The Association for the Study of Connecticut History recently awarded Dr. Bucki's book the 2002 Homer D. Babbidge, Jr. Award, which is given for the best work on a significant aspect of Connecticut's history published the year before.
"It starts with the question, 'why was the socialist party elected in 1933?'" said Dr. Bucki, an associate professor of history at Fairfield University. Frustration during the Great Depression with the reigning political parties, both tainted and ineffective, drove Bridgeport's population to seek an alternative. The Bridgeport Socialist Party was composed of moderate socialists, Dr. Bucki said. "The politics of Bridgeport illuminate the New Deal in the state of Connecticut," Dr. Bucki said.
"Her investigation of the city's industrial boom during the first World War and subsequent labor issues illustrates how the working class agenda eventually led to capturing City Hall," said Amy Trout, a member of the awards committee, and curator at the New Haven Colony Historical Society.
"This is a book that shows how valuable local history is into understanding broader issues such as Socialist movement and New Deal reform efforts."
"Indeed, Dr. Bucki's book is a path-breaking case study of a labor community coalition with an alternative vision of organizing an industrial city in the heart of the depression," said Dr. David McFadden, Ph.D., and chair of Fairfield University's history department.
"This is a faculty member at Fairfield University who tells exciting stories about a part of Bridgeport's history that most people don't know," Dr. McFadden said.
And those stories have plenty of cachet today.
Dr. Bucki tells of the birth of Fairchild Wheeler Golf Course, a work-relief project favored by the Democratic mayor Edward Buckingham in 1931, but a symbol to many of the inability of the leading party to understand the needs of the people.
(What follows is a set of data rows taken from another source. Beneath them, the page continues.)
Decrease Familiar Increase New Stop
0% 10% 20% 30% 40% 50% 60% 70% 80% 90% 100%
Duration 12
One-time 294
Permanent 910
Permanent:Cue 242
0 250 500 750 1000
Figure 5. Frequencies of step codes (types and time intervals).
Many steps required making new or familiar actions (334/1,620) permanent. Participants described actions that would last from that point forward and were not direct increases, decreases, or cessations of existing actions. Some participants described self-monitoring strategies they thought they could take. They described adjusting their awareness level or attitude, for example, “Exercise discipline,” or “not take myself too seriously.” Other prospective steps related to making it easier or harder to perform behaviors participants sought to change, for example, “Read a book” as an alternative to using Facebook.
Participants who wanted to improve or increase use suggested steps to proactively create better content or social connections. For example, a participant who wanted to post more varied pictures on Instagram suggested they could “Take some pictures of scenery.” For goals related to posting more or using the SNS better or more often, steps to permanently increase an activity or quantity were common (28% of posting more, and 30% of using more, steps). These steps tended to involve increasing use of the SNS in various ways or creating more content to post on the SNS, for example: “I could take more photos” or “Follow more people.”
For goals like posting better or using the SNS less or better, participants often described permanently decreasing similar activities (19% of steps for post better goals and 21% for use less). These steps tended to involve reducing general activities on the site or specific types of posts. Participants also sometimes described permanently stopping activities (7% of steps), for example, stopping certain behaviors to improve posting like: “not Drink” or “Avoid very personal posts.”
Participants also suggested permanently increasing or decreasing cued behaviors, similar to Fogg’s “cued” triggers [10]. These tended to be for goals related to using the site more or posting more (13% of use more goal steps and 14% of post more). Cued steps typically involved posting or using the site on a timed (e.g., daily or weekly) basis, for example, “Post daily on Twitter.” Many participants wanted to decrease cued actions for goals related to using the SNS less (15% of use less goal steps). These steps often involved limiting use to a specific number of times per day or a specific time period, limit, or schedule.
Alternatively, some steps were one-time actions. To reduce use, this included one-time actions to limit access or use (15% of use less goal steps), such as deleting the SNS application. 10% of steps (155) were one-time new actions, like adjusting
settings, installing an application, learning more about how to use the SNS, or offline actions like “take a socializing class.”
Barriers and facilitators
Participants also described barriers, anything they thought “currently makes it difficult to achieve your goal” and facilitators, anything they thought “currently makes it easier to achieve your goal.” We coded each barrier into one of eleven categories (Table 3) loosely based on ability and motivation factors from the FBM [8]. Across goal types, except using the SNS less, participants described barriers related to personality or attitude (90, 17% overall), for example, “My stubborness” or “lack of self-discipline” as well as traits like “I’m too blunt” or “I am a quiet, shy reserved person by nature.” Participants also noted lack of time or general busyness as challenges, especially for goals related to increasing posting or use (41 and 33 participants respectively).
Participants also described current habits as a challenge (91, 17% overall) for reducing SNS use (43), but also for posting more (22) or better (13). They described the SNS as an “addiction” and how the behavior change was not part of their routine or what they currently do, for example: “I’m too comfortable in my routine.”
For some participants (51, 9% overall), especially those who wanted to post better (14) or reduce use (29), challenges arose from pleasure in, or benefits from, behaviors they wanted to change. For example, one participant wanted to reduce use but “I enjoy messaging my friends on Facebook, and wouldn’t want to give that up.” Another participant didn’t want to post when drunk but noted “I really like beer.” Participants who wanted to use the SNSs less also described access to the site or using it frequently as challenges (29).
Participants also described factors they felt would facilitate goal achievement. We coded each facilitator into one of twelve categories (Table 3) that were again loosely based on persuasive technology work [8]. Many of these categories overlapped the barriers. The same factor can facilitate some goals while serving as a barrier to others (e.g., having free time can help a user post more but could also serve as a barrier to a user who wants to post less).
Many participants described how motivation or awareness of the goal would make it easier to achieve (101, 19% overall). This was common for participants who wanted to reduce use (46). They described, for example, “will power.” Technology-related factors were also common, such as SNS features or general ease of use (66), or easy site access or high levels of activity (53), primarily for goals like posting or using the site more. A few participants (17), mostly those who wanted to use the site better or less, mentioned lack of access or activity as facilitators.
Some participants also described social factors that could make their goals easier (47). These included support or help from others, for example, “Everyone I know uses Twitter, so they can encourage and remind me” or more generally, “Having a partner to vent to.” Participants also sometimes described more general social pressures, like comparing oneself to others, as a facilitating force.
McLevy seized upon this during his unsuccessful 1931 campaign, railing at his opponent:
"While hundreds of thousands of dollars are being sunk in a golf course in the town of Fairfield, the administration can find no funds to provide sewers that are sorely needed in Bridgeport, nor can it find money to improve streets within the city."
Social activism was strong at the time, Dr. Bucki said. Perhaps, she suggested, it was because this was a political party unlike the mainstream Democrat and Republican parties, with a clear program and message that spoke to the needs of the ordinary citizen. The people of Bridgeport came out by the hundreds for the street corner Socialist rallies during the campaign season, Dr. Bucki said.
"Dr. Bucki's book is a groundbreaking examination of an amazing period in Bridgeport's history," said Orin Grossman, Ph.D., academic vice president at Fairfield University. "She combines social history with an acute sense of the local political scene to fashion an illuminating look at one of the great working class cities in America. She richly deserves this wonderful recognition."